Assigned task.
What follows is a block of records; restate each one word for word.

Dataset entries:

*** Block opens ***

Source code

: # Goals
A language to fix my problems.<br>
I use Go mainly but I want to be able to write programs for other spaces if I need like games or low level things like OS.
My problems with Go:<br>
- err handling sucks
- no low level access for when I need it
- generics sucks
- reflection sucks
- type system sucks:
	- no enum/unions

*** Block closes ***

Result of this task.
Source code

: # Goals
A language to fix my problems.<br>
I use Go mainly but I want to be able to write programs for other spaces if I need like games or low level things like OS.
My problems with Go:<br>
- err handling sucks
- no low level access for when I need it
- generics sucks
- reflection sucks
- type system sucks:
	- no enum/unions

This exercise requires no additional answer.